Basically there are three main organs. The least mentioned is, ironically, the biggest. This is GCHQ, or Government Communications Headquarters, situated in a vast doughnut-shaped complex outside the country town of Cheltenham. Its task is mainly SIGINT, or signals intelligence.
Basically,
it listens. It intercepts and eavesdrops on Britain’s enemies and opponents, and sometimes even her friends, on a worldwide basis. In a quixotic throwback to the days of empire, it has outstations in various parts of the world, something even the American National Security Agency, immensely bigger and more generously funded, finds very useful. As a result, there is a constant sharing and interflow of “product” between the two.
It is this unceasing information swap, the invisible but crucial collaboration between the two countries’ information gathering and security agencies, that constitutes the much-mocked “special relationship” and that includes a mutual trust and fellowship between the Special Forces as well. It has nothing whatever to do with notional, and often passing, friendships between politicians.
Alongside GCHQ is the Security Service, or MI5. Long ago, its mailing address was PO Box 500, London, so it is sometimes mockingly referred to as Box 500. Its task is in-country security against foreign espionage, foreign and domestic terrorism, and homegrown treachery. It maintains just a few postings overseas to liaise with other, friendly security agencies.
The one regarded as the more glamorous agency is the Secret Intelligence Service, usually referred to by a title it renounced years ago: MI6. There is often confusion between the Secret Service and the Security Service, let alone the swapping of their numbers and thus their functions. But everyone remotely concerned is universally described by those on the outside with another misnomer, that of “spy.”

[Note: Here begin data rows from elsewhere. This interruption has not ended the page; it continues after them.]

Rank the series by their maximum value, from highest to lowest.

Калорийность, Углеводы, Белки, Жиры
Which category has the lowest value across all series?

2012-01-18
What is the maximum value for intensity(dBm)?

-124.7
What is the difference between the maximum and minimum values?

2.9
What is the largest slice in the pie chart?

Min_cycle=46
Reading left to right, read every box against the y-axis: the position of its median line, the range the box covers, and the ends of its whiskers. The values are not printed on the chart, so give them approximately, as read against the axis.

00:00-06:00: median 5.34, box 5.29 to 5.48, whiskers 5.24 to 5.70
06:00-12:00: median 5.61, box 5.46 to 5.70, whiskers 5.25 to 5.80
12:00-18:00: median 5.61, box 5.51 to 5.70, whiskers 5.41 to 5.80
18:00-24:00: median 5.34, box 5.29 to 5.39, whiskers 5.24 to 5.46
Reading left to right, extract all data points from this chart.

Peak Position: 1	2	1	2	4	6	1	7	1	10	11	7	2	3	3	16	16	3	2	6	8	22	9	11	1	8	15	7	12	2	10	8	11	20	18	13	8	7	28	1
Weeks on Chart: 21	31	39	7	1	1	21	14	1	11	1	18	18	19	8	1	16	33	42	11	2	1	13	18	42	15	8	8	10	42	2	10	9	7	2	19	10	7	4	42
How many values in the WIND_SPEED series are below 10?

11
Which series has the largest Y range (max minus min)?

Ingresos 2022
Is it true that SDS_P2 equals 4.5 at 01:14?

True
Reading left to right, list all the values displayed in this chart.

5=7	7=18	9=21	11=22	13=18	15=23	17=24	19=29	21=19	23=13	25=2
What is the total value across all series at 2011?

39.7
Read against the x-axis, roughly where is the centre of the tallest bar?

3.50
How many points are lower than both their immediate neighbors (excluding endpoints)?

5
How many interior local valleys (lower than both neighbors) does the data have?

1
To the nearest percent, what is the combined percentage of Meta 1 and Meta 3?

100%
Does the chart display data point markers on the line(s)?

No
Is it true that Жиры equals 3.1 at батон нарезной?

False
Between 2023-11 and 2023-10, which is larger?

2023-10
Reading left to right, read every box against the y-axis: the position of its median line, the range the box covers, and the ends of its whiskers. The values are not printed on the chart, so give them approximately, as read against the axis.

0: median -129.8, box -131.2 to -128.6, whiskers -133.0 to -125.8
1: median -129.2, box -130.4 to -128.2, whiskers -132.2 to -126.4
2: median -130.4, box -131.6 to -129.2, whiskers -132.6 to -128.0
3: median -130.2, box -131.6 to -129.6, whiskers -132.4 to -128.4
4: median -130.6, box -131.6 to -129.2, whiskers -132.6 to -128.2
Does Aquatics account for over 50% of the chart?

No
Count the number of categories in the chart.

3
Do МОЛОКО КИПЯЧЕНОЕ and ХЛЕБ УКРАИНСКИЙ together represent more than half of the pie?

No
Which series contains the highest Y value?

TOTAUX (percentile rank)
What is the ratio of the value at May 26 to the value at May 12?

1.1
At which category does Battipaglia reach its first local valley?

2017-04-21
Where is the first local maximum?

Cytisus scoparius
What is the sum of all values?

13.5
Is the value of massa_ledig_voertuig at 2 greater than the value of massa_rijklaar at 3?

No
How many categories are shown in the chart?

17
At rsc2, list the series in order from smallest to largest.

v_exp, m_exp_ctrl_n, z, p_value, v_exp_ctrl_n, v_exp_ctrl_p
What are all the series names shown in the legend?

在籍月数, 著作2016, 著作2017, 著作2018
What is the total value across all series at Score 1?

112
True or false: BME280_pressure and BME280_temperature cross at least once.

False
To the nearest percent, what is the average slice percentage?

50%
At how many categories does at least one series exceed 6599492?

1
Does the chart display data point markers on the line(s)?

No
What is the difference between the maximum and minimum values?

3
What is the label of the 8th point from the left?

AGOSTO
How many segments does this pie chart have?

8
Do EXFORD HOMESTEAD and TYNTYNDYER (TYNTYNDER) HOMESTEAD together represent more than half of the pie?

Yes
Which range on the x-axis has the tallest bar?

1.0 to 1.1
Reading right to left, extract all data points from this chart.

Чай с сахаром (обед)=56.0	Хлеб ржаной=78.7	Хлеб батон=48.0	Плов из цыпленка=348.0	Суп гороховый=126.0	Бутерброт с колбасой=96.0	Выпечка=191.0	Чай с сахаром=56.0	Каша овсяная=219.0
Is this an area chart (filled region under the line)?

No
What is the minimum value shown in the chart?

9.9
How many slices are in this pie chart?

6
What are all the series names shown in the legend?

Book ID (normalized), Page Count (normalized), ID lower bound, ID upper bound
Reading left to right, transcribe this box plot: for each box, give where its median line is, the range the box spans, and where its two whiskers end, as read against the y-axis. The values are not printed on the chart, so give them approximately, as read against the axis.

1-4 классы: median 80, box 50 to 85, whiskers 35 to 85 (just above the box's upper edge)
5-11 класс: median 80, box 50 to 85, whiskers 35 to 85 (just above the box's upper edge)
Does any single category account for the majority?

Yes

The true spy is almost certainly a foreigner employed deep inside the clandestine fabric of his own country who is prepared to abstract his country’s covert information and hand it over to his real employers. The go-between is called an “asset,” and the full-time employee who runs him is his “handler.”
There is the relatively new nomenclature of “spook,” but I never, ever heard the word spy used within that world. Only the papers and TV ever use it, usually wrongly.